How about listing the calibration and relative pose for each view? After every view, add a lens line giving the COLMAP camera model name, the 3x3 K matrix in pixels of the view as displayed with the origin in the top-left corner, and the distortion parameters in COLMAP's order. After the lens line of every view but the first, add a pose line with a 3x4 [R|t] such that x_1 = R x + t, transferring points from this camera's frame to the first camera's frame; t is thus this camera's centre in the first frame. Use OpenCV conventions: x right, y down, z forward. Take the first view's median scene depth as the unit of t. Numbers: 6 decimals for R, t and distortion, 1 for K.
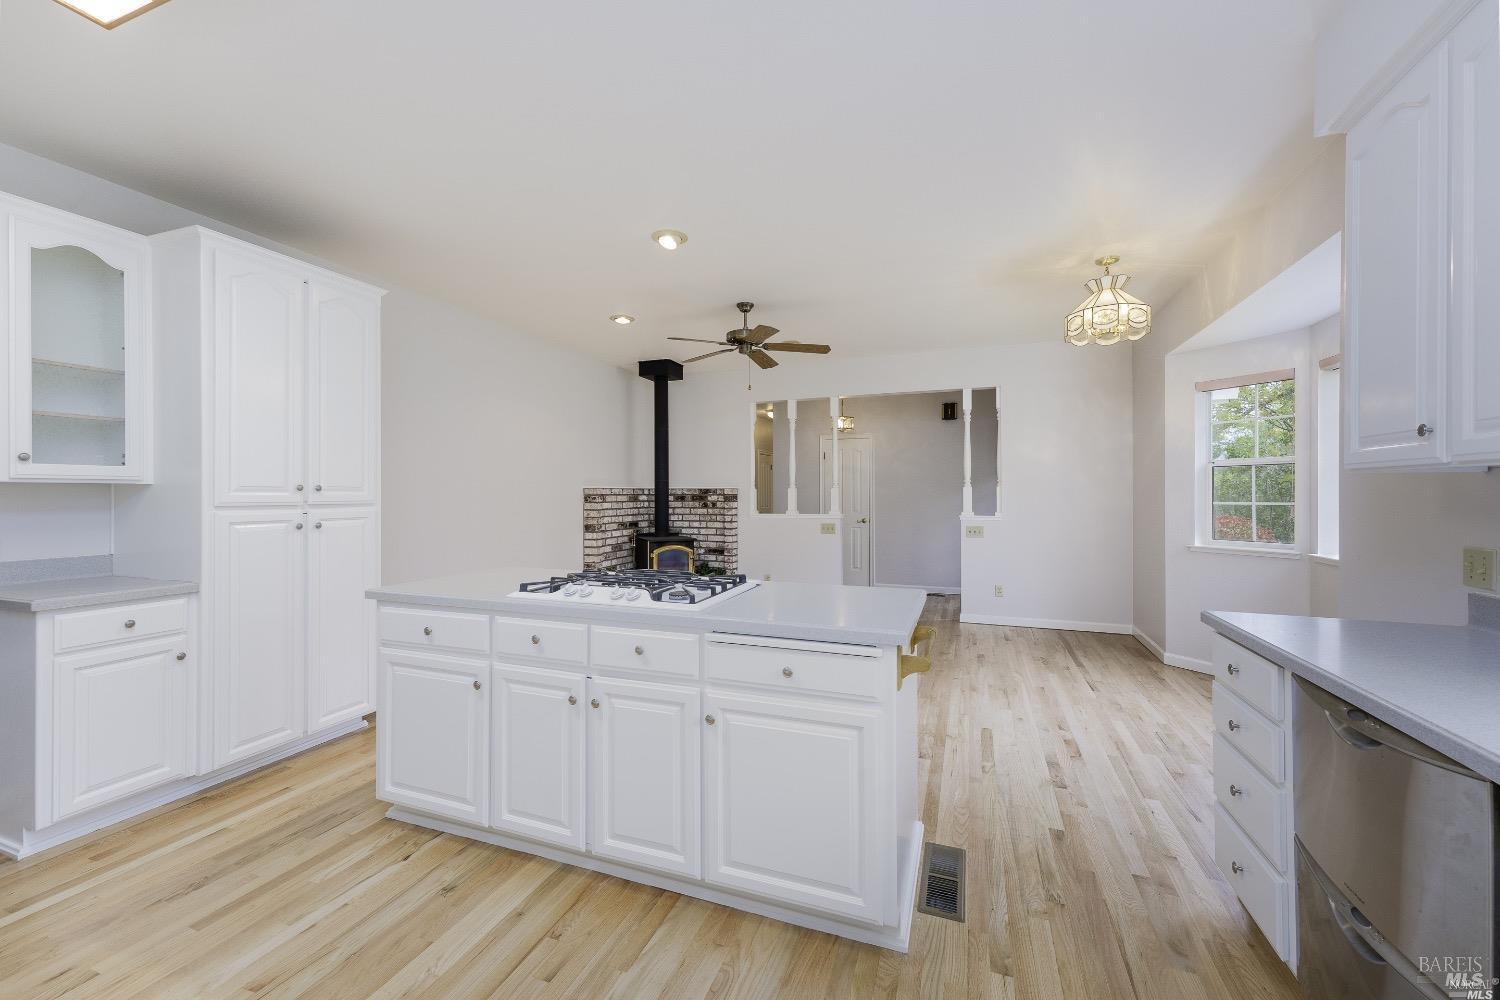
lens RADIAL K [[599.2, 0, 750.0], [0, 599.2, 500.0], [0, 0, 1]] dist [0.001487, 0.000143]
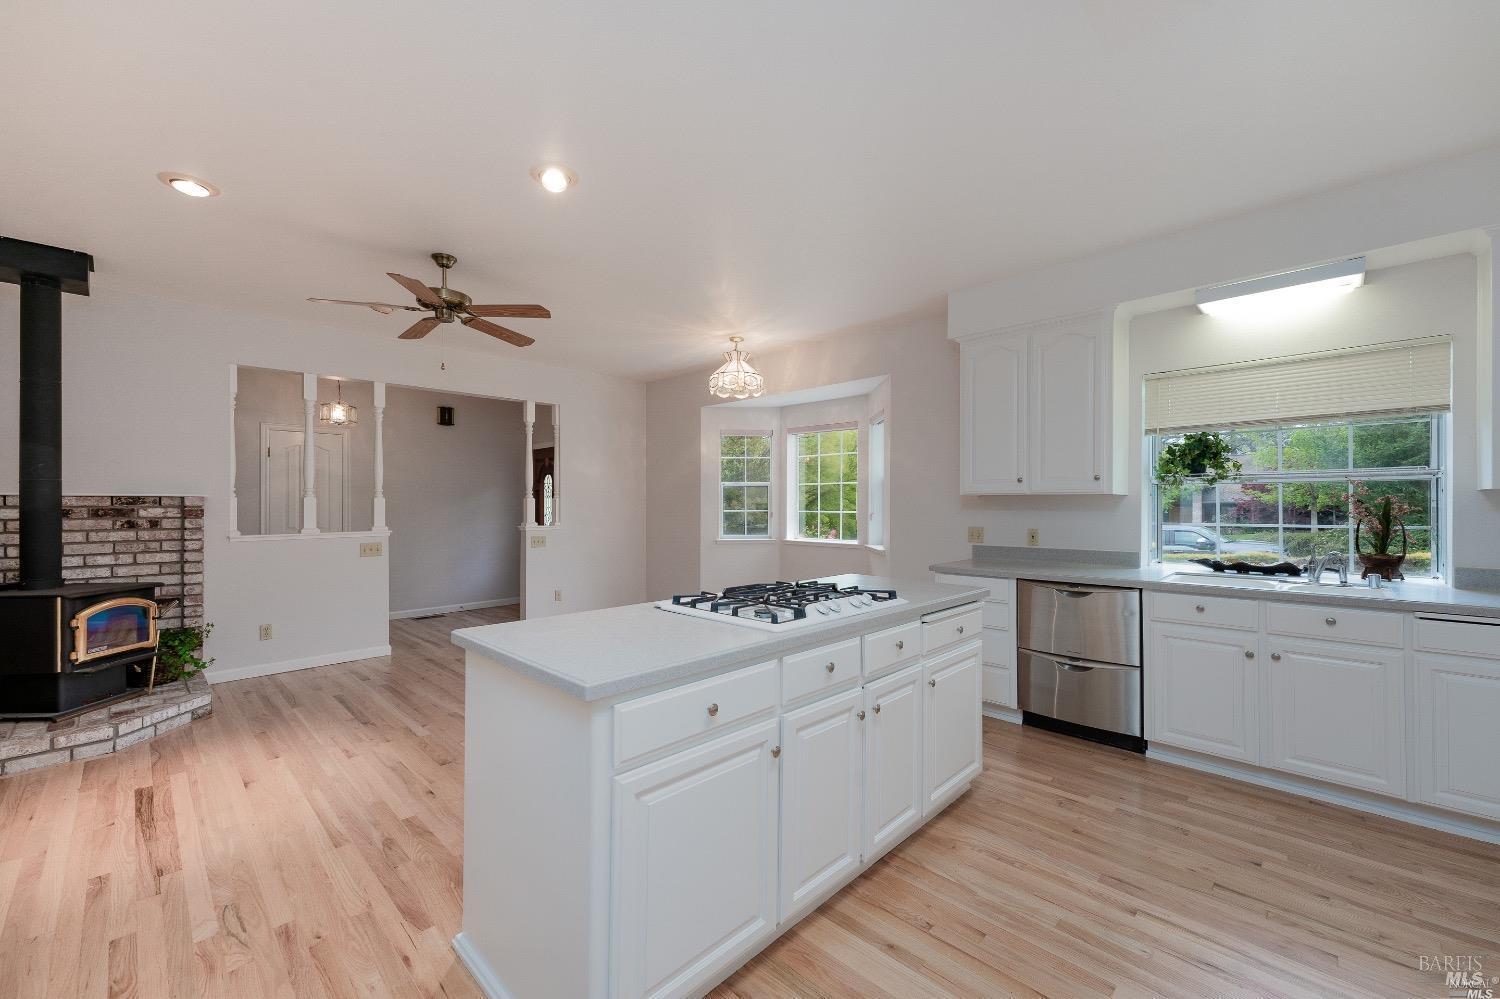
lens RADIAL K [[595.0, 0, 750.5], [0, 595.0, 509.8], [0, 0, 1]] dist [0.011678, -0.000001]
pose [[0.402730, -0.008252, 0.915281, -0.408430], [0.009683, 0.999942, 0.004755, -0.003303], [-0.915267, 0.006948, 0.402787, 0.249344]]
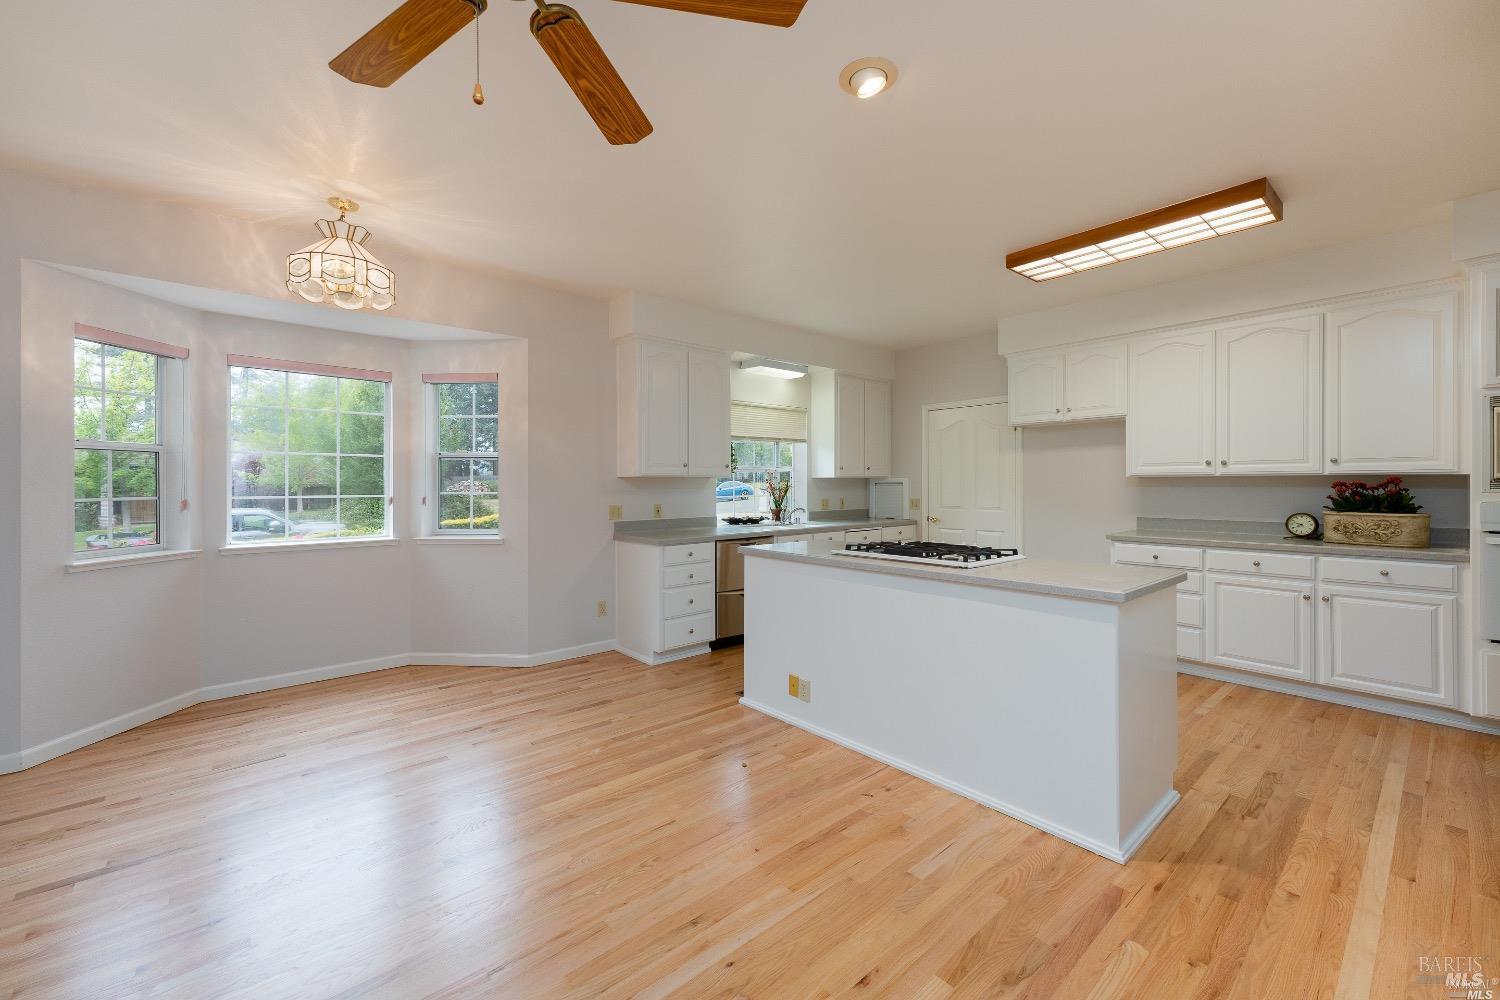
lens RADIAL K [[593.1, 0, 752.0], [0, 593.1, 495.3], [0, 0, 1]] dist [0.001774, 0.000068]
pose [[-0.874258, -0.005458, 0.485430, -0.181490], [0.007637, 0.999658, 0.024994, -0.007990], [-0.485401, 0.025559, -0.873918, 0.881974]]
◇ ◇ ◇ ◇
■ **ACTIVITY**: Give the listing again word for word, but drop every picture.

■ **ANSWER SPACE**:
How about listing the calibration and relative pose for each view? After every view, add a lens line giving the COLMAP camera model name, the 3x3 K matrix in pixels of the view as displayed with the origin in the top-left corner, and the distortion parameters in COLMAP's order. After the lens line of every view but the first, add a pose line with a 3x4 [R|t] such that x_1 = R x + t, transferring points from this camera's frame to the first camera's frame; t is thus this camera's centre in the first frame. Use OpenCV conventions: x right, y down, z forward. Take the first view's median scene depth as the unit of t. Numbers: 6 decimals for R, t and distortion, 1 for K.
lens RADIAL K [[599.2, 0, 750.0], [0, 599.2, 500.0], [0, 0, 1]] dist [0.001487, 0.000143]
lens RADIAL K [[595.0, 0, 750.5], [0, 595.0, 509.8], [0, 0, 1]] dist [0.011678, -0.000001]
pose [[0.402730, -0.008252, 0.915281, -0.408430], [0.009683, 0.999942, 0.004755, -0.003303], [-0.915267, 0.006948, 0.402787, 0.249344]]
lens RADIAL K [[593.1, 0, 752.0], [0, 593.1, 495.3], [0, 0, 1]] dist [0.001774, 0.000068]
pose [[-0.874258, -0.005458, 0.485430, -0.181490], [0.007637, 0.999658, 0.024994, -0.007990], [-0.485401, 0.025559, -0.873918, 0.881974]]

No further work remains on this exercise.